=== Begin Enclosure ===
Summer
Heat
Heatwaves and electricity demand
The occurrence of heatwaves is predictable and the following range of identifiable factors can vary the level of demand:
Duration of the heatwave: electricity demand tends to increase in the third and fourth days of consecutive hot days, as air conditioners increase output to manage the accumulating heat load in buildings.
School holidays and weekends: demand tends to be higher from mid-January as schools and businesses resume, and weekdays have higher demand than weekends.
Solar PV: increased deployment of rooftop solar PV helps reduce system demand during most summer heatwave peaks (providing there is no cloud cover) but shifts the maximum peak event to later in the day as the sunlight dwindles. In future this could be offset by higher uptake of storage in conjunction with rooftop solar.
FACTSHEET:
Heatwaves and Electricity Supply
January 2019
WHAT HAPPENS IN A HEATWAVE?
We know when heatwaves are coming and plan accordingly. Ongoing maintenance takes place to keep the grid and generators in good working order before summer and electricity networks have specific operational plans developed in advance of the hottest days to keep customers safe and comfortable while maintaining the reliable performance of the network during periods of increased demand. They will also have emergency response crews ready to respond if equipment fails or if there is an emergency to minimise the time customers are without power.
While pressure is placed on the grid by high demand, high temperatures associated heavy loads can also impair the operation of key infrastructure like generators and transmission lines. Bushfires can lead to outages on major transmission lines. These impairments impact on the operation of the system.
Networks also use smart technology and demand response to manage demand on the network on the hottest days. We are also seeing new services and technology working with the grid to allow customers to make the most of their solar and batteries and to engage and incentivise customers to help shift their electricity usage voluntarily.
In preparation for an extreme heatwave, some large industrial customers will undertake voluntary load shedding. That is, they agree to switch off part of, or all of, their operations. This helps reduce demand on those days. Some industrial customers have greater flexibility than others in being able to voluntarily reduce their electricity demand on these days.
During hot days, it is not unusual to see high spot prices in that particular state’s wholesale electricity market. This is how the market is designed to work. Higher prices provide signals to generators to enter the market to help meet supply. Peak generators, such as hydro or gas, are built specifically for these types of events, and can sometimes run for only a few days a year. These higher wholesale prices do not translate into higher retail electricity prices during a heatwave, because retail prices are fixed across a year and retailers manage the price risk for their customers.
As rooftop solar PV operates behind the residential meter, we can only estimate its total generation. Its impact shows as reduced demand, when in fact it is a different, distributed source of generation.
=== End Enclosure ===
## What you should do
Extract the lines of the preceding material that run from the line with "Heatwaves and electricity demand" through the line with "We know when", inclusive, reproducing them exactly and adding nothing.

## Your solution
Heatwaves and electricity demand
The occurrence of heatwaves is predictable and the following range of identifiable factors can vary the level of demand:
Duration of the heatwave: electricity demand tends to increase in the third and fourth days of consecutive hot days, as air conditioners increase output to manage the accumulating heat load in buildings.
School holidays and weekends: demand tends to be higher from mid-January as schools and businesses resume, and weekdays have higher demand than weekends.
Solar PV: increased deployment of rooftop solar PV helps reduce system demand during most summer heatwave peaks (providing there is no cloud cover) but shifts the maximum peak event to later in the day as the sunlight dwindles. In future this could be offset by higher uptake of storage in conjunction with rooftop solar.
FACTSHEET:
Heatwaves and Electricity Supply
January 2019
WHAT HAPPENS IN A HEATWAVE?
We know when heatwaves are coming and plan accordingly. Ongoing maintenance takes place to keep the grid and generators in good working order before summer and electricity networks have specific operational plans developed in advance of the hottest days to keep customers safe and comfortable while maintaining the reliable performance of the network during periods of increased demand. They will also have emergency response crews ready to respond if equipment fails or if there is an emergency to minimise the time customers are without power.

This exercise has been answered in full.